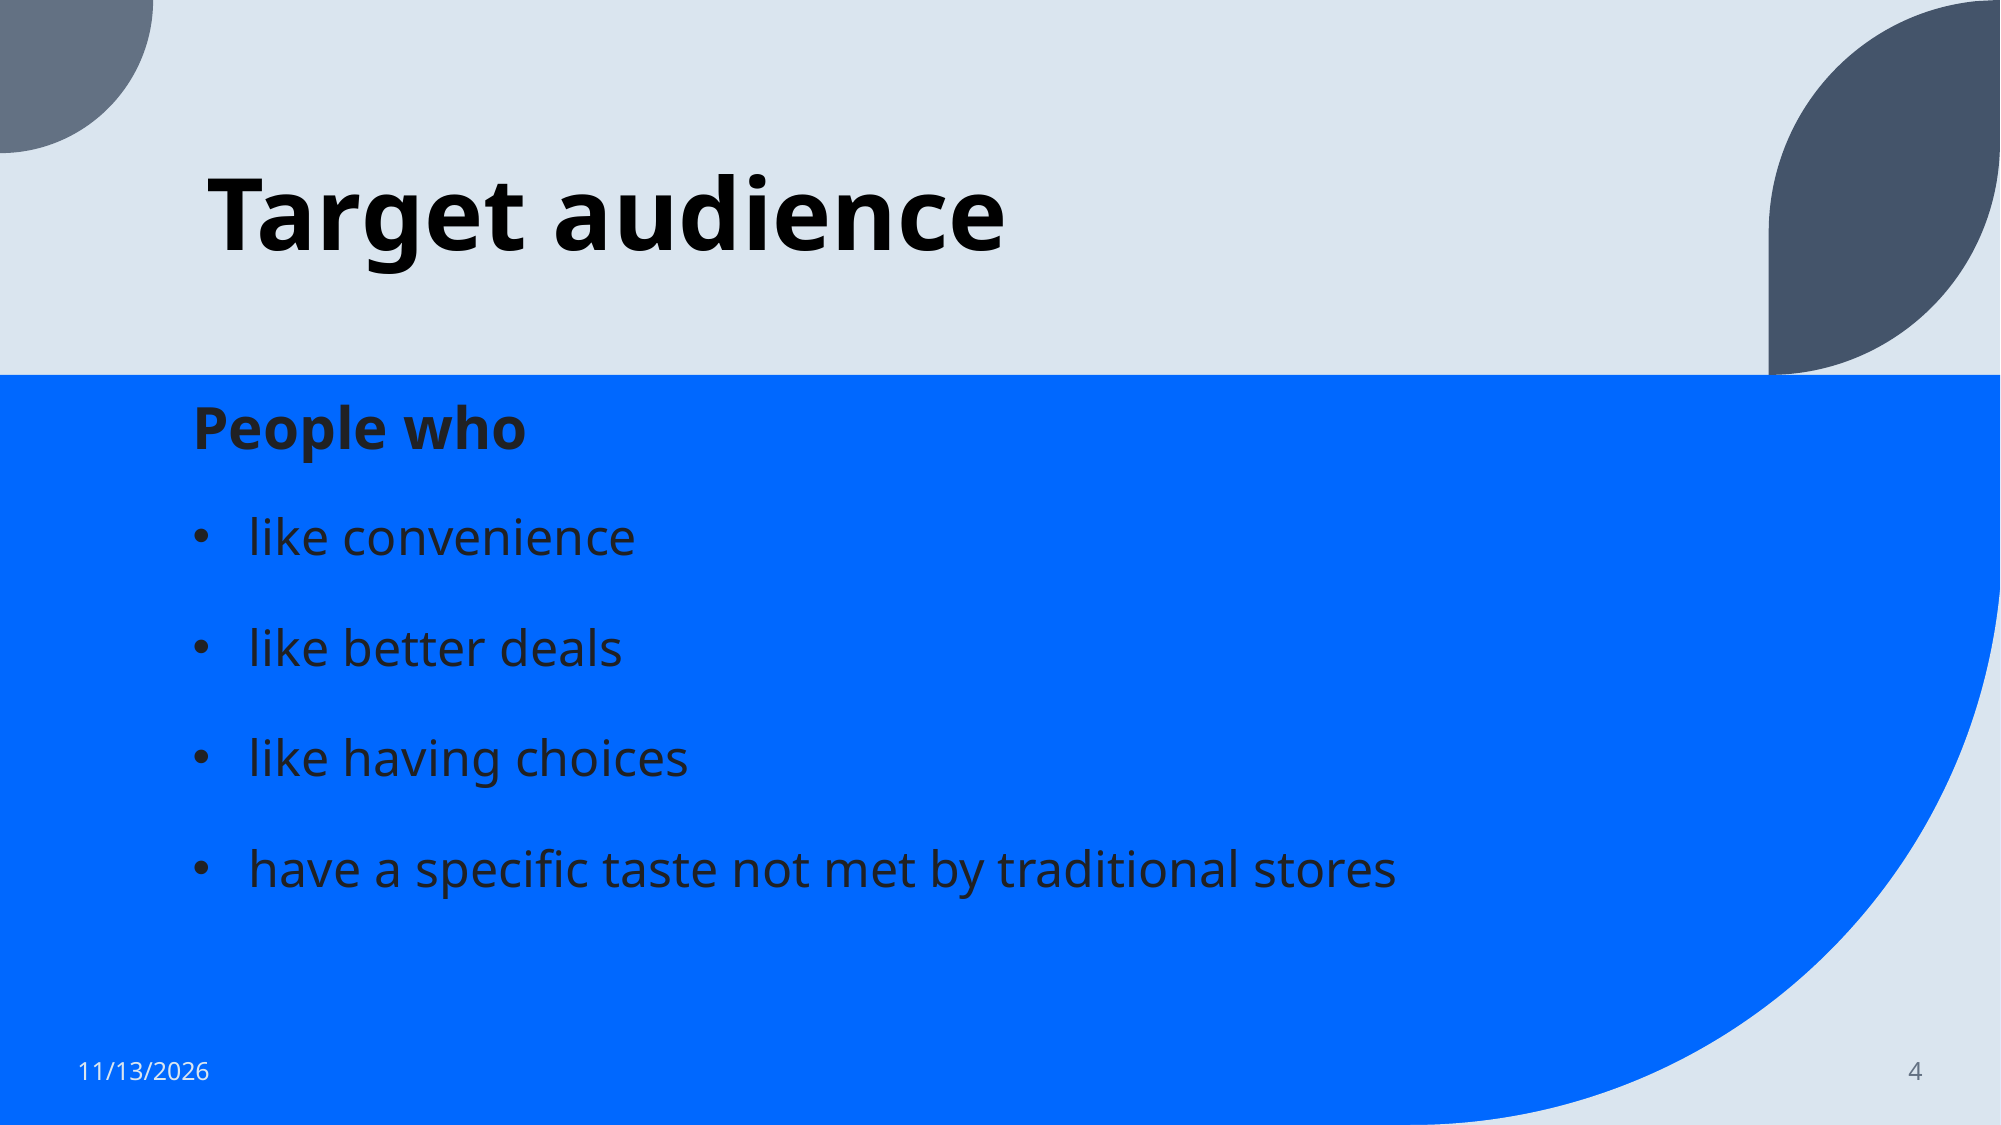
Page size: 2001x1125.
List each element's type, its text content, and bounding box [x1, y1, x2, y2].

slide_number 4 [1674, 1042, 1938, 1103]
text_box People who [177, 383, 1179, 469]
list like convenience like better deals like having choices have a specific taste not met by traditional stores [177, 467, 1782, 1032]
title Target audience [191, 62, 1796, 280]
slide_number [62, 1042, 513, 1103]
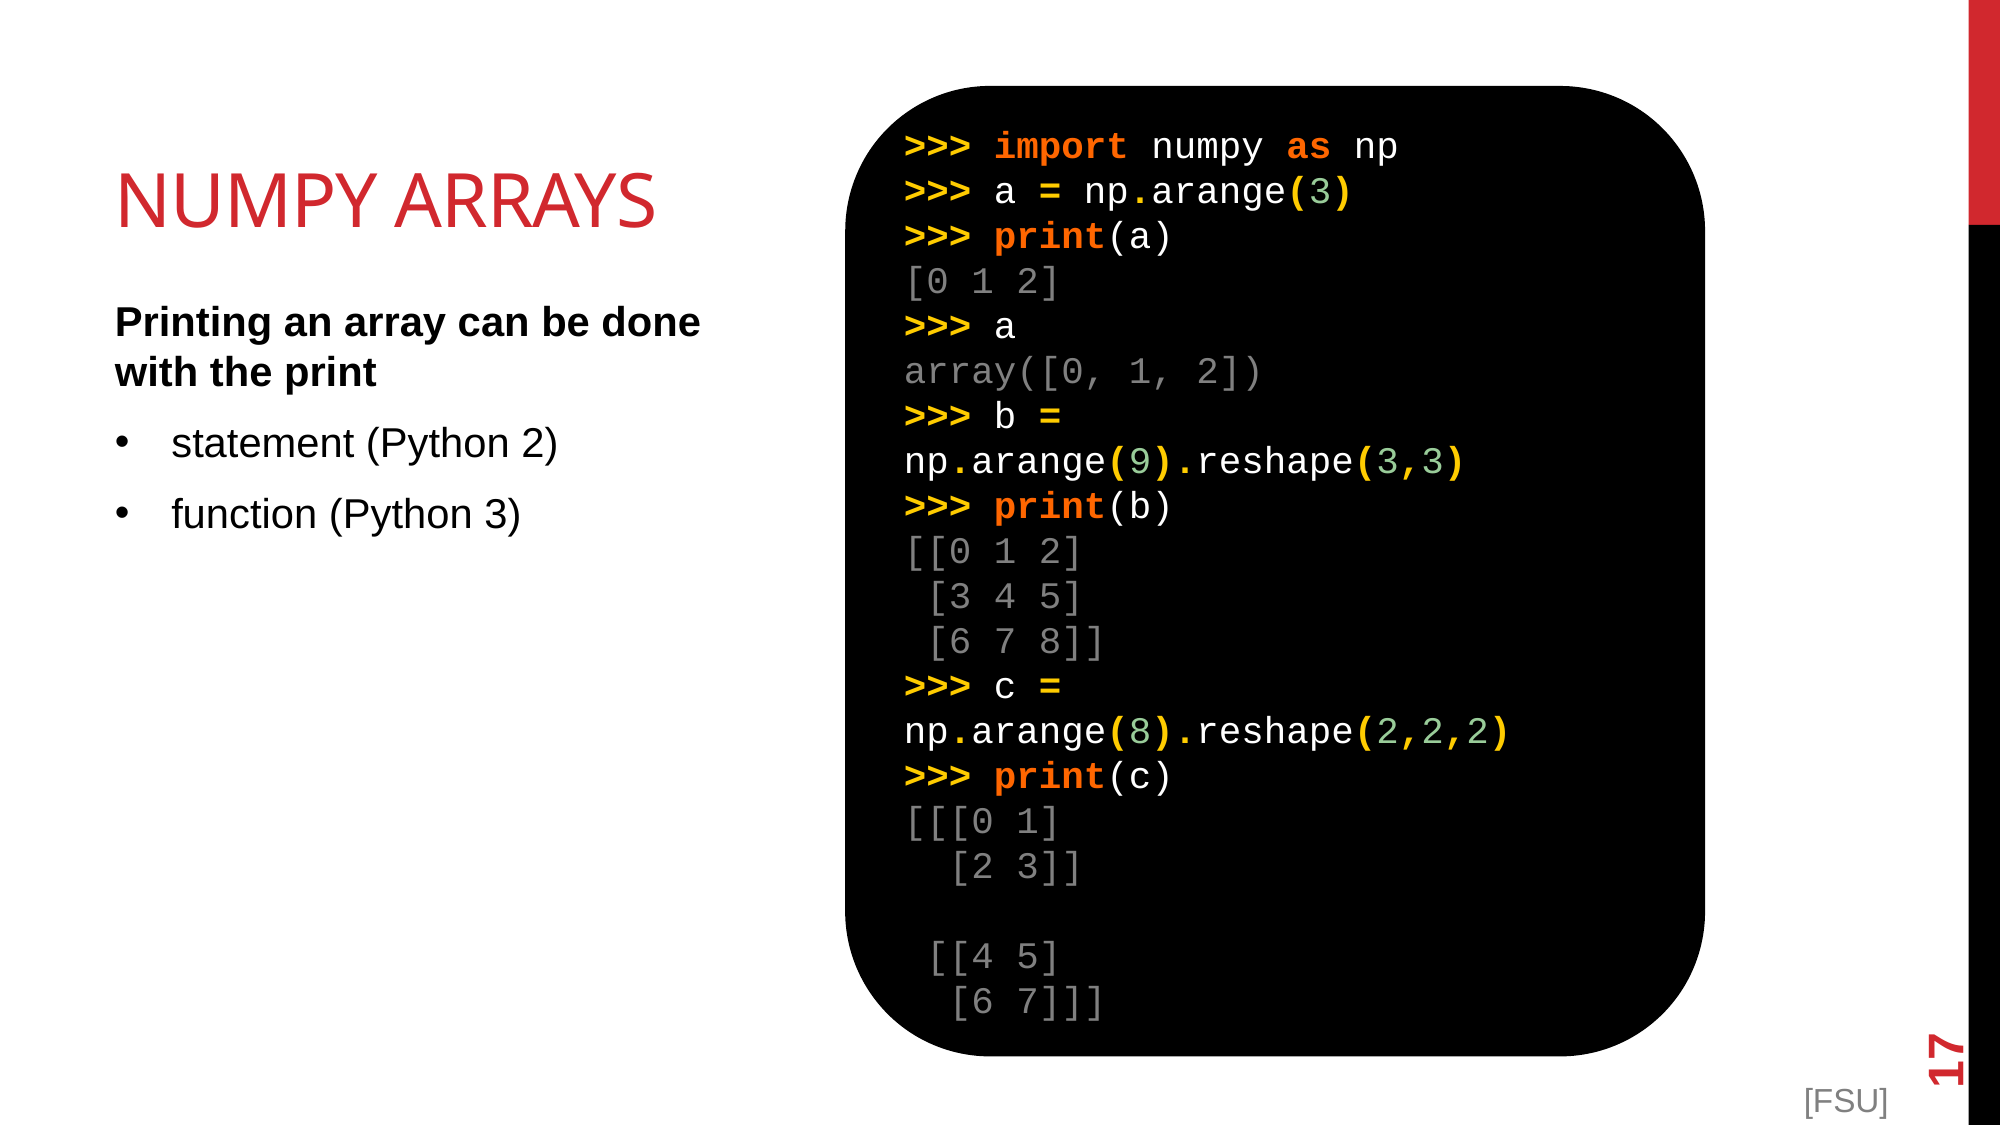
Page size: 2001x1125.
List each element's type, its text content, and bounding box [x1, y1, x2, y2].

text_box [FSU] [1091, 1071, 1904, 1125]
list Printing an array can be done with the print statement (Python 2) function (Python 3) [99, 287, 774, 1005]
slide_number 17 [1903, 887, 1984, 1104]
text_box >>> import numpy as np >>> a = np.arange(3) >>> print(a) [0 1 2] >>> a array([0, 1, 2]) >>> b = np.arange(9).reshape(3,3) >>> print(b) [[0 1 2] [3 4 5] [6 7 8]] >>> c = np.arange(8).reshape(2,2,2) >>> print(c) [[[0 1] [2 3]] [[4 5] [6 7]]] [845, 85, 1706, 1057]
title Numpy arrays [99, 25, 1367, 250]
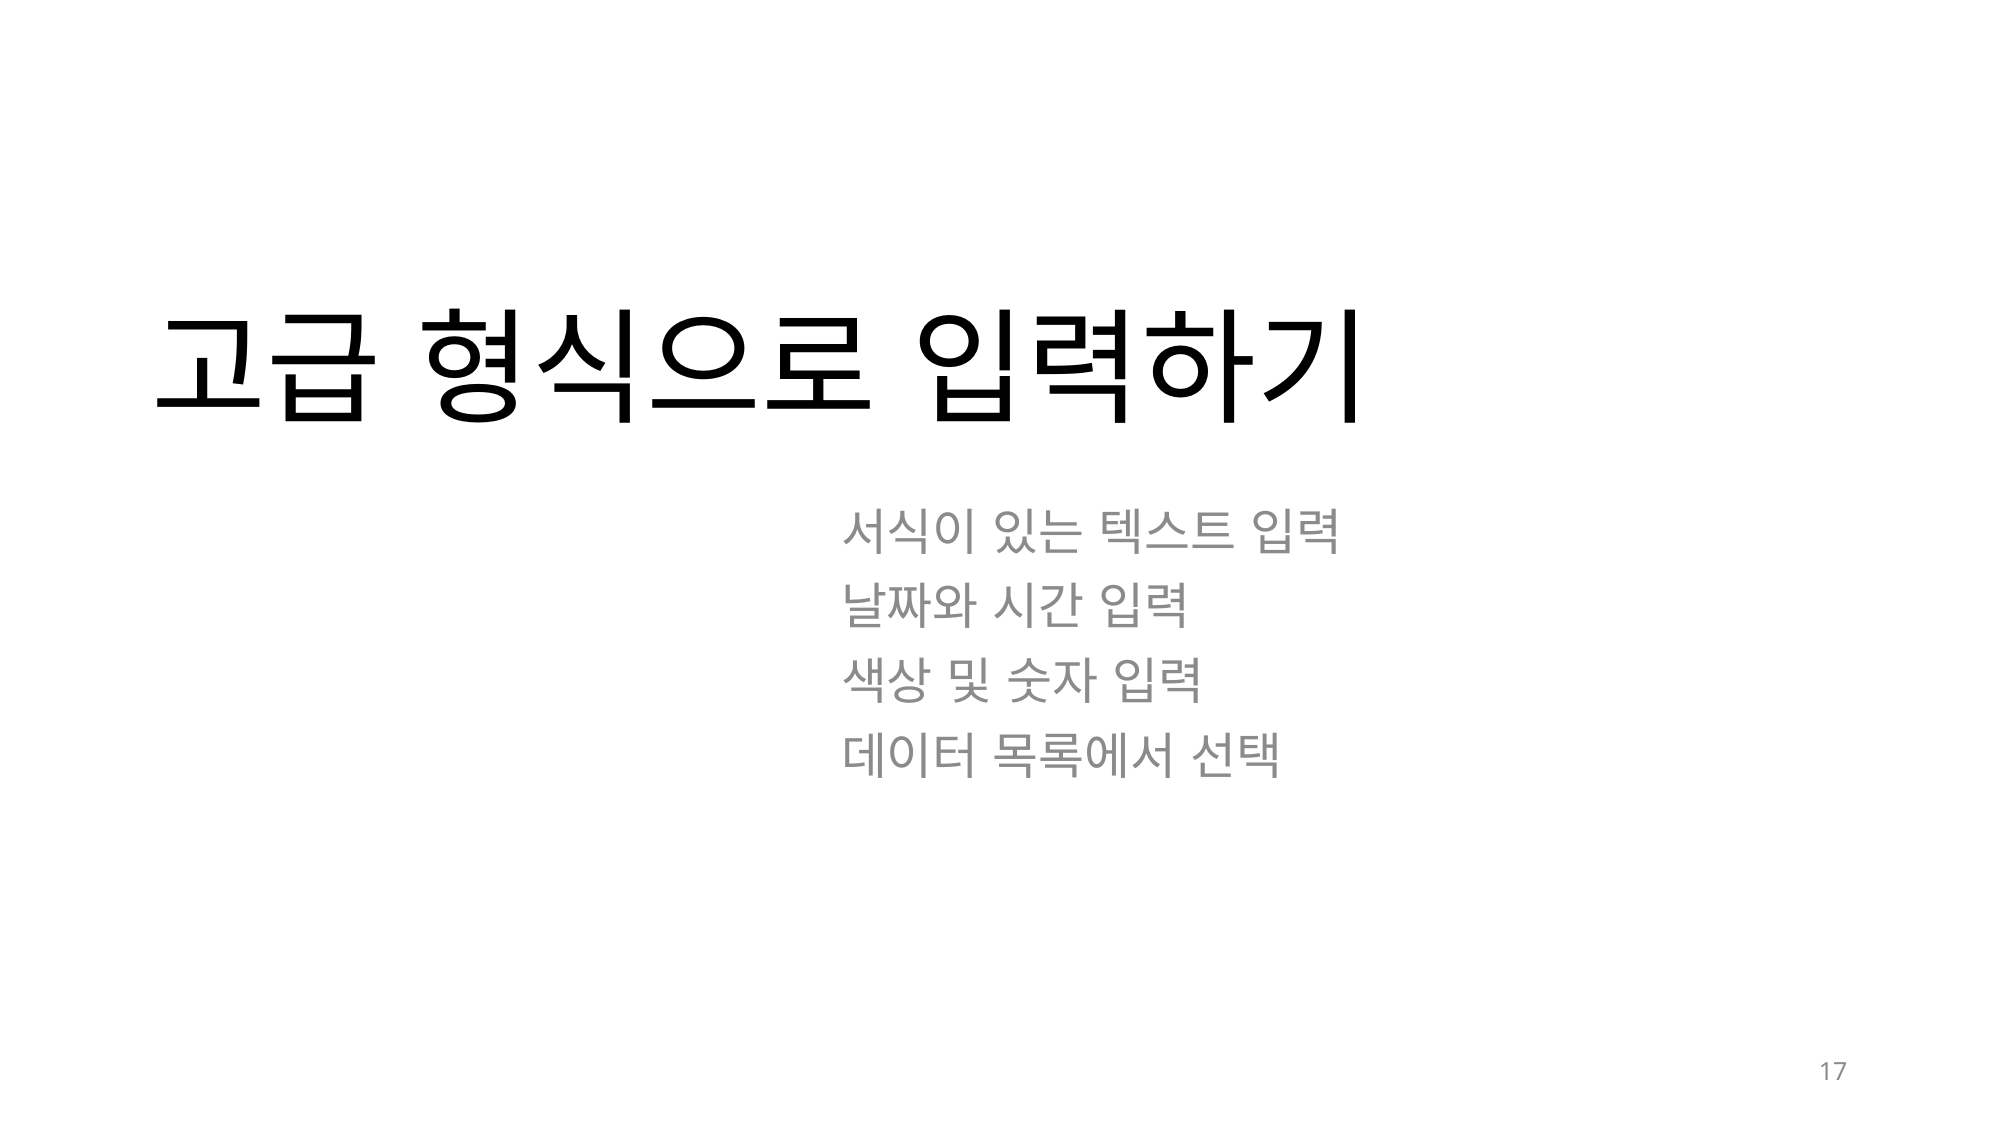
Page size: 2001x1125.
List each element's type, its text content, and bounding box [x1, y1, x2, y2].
-- -- --
Exercise - What is needed is an exact copy of every entry, with the pictures removed.

Answer for this exercise -
Page size: 2001x1125.
List each element's type, its text content, and bounding box [x1, y1, x2, y2].

slide_number 4 [1674, 1042, 1938, 1103]
text_box People who [177, 383, 1179, 469]
list like convenience like better deals like having choices have a specific taste not met by traditional stores [177, 467, 1782, 1032]
title Target audience [191, 62, 1796, 280]
slide_number [62, 1042, 513, 1103]
Page size: 2001x1125.
List each element's type, its text content, and bounding box [x1, y1, x2, y2].

text_box [FSU] [1091, 1071, 1904, 1125]
list Printing an array can be done with the print statement (Python 2) function (Python 3) [99, 287, 774, 1005]
slide_number 17 [1903, 887, 1984, 1104]
text_box >>> import numpy as np >>> a = np.arange(3) >>> print(a) [0 1 2] >>> a array([0, 1, 2]) >>> b = np.arange(9).reshape(3,3) >>> print(b) [[0 1 2] [3 4 5] [6 7 8]] >>> c = np.arange(8).reshape(2,2,2) >>> print(c) [[[0 1] [2 3]] [[4 5] [6 7]]] [845, 85, 1706, 1057]
title Numpy arrays [99, 25, 1367, 250]
Page size: 2001x1125.
List each element's type, its text content, and bounding box [x1, y1, x2, y2].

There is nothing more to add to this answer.